- [Yapılacaklar]:
a - Kılıçdaroğlu'nun Gökçek'e yanıtını aktaran habere göre basın toplantısı hangi binada düzenlendi?
b - Kılıçdaroğlu'nun Gökçek'e yanıtını aktaran haberi son cümlesinden sonra kaldığı yerden sürdürün.

- [Metin Bölümü]:
Kılıçdaroğlu'ndan Gökçek'e yanıt (13.02.2010)

CHP Grup Başkanvekili Kemal Kılıçdaroğlu, gecekondulara yaptığı ziyaretlerden rahatsız olanların bulunduğunu belirterek, ''Varoşları ziyaretim, başta Başbakan olmak üzere belli çevrelerin ezberlerini bozdu'' dedi.

cumhuriyet.com.tr

CHP Grup Başkanvekili Kemal Kılıçdaroğlu, CHP'nin Şişhane'deki İl Başkanlığı binasında 29 Mart 2009 seçimlerinde yürüttükleri seçim kampanyasının, reklam alanında ödül alması ve yarın yapılacak ''33. Olağan İstanbul İl Kongresi'' ile ilgili düzenlenen basın toplantısında, gazetecilerin gündeme ilişkin sorularını yanıtladı.

Seçim kampanyalarının ödül kazanmasının kendilerini mutlu ettiğini belirten Kılıçdaroğlu, ''Demek ki uluslararası alanda başarılı olabiliyoruz. Sıra geldi ulusal alanda ödül almaya. Umarım önümüzdeki seçimlerde halkımızdan en güzel ödülü alacağız'' diye konuştu.

Kılıçdaroğlu, politikacıların halka hesap vermeyi namuslu bir görev olarak kabul etmesi gerektiğini vurgulayarak, kendilerinin bu erdemi her ortamda dile getireceklerini kaydetti.

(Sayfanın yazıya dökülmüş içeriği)
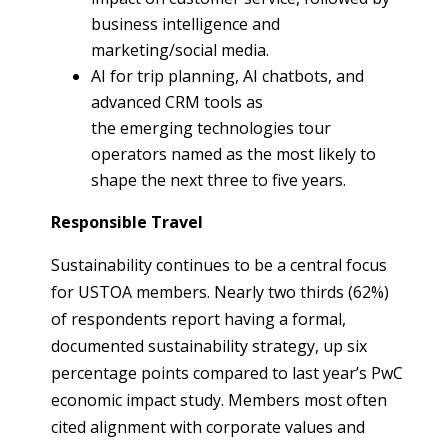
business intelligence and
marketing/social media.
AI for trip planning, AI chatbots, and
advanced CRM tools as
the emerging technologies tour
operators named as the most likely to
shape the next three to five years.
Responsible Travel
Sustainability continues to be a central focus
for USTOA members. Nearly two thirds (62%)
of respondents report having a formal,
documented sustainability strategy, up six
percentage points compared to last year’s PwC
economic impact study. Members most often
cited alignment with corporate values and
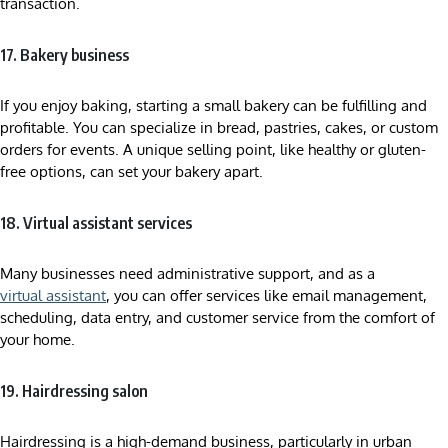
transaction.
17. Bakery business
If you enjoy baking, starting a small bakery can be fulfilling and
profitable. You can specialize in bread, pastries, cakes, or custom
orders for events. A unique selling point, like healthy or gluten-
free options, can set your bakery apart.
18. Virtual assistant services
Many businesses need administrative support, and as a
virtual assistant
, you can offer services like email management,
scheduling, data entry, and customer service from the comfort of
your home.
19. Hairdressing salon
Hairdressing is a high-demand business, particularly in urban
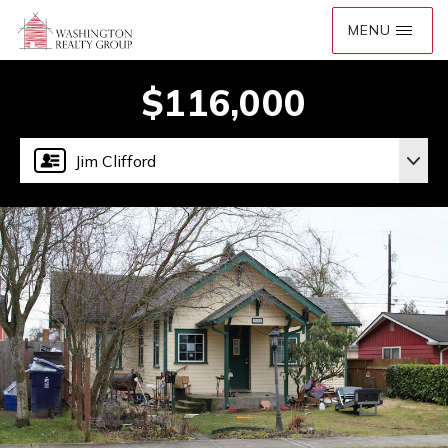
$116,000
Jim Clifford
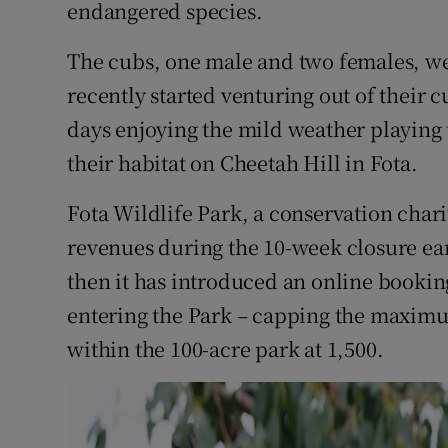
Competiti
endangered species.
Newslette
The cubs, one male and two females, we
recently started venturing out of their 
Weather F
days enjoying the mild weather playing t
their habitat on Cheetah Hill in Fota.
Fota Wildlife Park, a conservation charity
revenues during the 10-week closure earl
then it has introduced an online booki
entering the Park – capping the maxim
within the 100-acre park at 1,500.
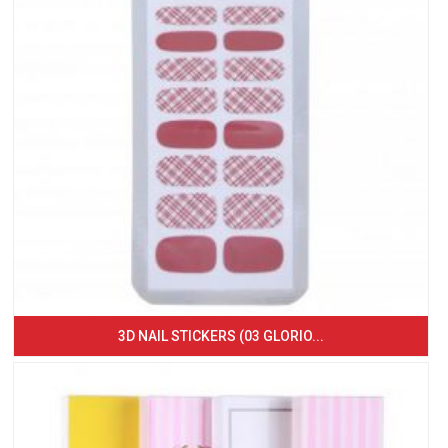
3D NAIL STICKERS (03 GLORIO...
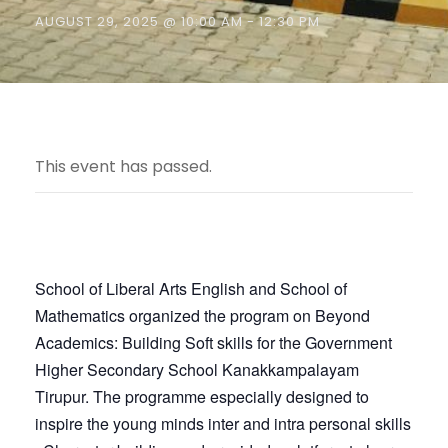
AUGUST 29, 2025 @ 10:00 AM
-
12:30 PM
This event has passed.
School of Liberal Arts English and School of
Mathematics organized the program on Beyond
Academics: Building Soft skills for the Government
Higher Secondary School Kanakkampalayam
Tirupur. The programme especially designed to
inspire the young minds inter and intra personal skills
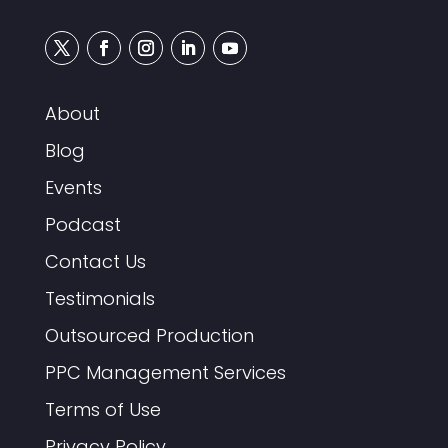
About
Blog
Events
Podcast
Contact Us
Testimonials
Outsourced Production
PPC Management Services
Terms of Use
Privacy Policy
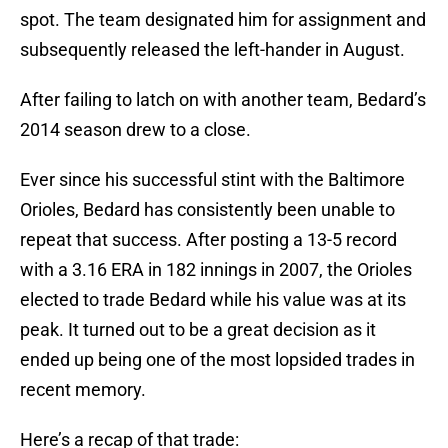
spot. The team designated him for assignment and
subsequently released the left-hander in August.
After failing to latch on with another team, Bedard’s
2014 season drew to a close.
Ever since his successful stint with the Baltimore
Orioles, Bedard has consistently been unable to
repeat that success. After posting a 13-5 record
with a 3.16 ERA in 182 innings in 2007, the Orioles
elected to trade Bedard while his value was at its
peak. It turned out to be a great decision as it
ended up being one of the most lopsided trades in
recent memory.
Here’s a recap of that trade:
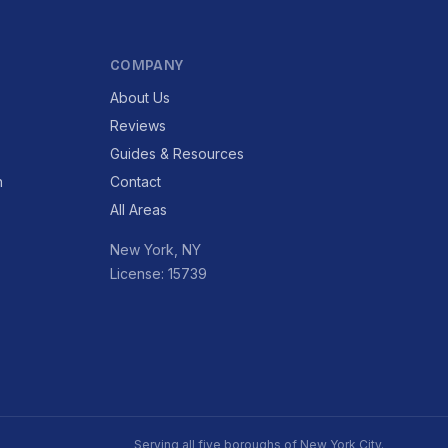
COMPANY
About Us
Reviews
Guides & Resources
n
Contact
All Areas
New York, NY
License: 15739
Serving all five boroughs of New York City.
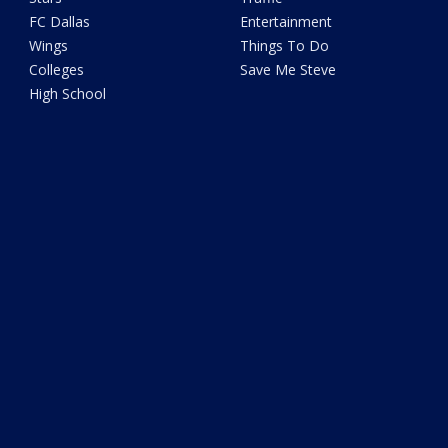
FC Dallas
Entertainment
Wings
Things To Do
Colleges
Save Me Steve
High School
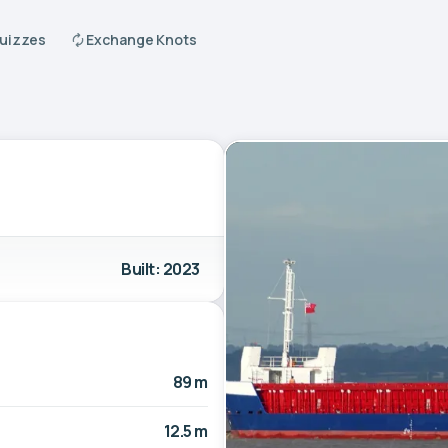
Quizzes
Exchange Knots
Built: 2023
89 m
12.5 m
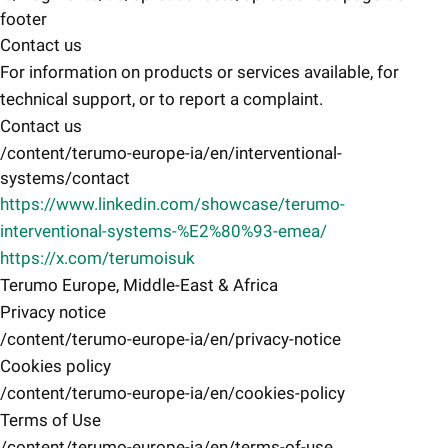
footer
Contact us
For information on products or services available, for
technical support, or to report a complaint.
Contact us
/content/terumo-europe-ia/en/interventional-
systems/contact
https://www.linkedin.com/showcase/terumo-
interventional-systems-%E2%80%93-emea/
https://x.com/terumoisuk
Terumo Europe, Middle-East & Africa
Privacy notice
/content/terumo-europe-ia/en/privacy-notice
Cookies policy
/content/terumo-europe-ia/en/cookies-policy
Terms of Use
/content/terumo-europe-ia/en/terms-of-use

- [Görev Yanıtları]:
a - CHP'nin Şişhane'deki İl Başkanlığı binasında.

b -
"Gökçek işine baksın"

Bir basın mensubunun, Melih Gökçek'in, gecekondu ziyaretine ilişkin ''Kompleks sonucu'' demesini nasıl değerlendirdiği sorulan Kılıçdaroğlu, şunları kaydetti:
''Sayın Gökçek'i muhatap almak istemiyorum. Ankara'daki varoşları ziyaretim başta Başbakan olmak üzere belli çevrelerin ezberini bozdu. Oralar kimsenin tapulu alanları değil. Oralara gideceğiz, halkımızla kucaklaşacağız, onların sıkıntılarını dinleyeceğiz ve hangi çözümleri getirdiğimizi anlatacağız. Bu güveni verirsek, önümüzdeki seçimlerde halktan en güzel oyu alacağız. Sayın Gökçek işine baksın, biz de işimize bakıyoruz.''
 

"İşçiler, demokrasi dersi verdi"

Kemal Kılıçdaroğlu, Başbakan Erdoğan'ın dün katıldığı bir televizyon programında, ay sonuna kadar Tekel işçilerinin çadırının kaldırılacağını açıklamasını nasıl yorumladığının sorulması üzerine, ''Normalde bir başbakan bunu söylemez ama Sayın Recep Tayyip Erdoğan söyler. Meclis Başkanı'na dönüp 'Siz mi susturacaksınız Sayın Başkan, yoksa ben mi susturayım?' diyorsa bu, Sayın Başbakan'ın demokrasi kültürü zaafını gösteriyor'' dedi.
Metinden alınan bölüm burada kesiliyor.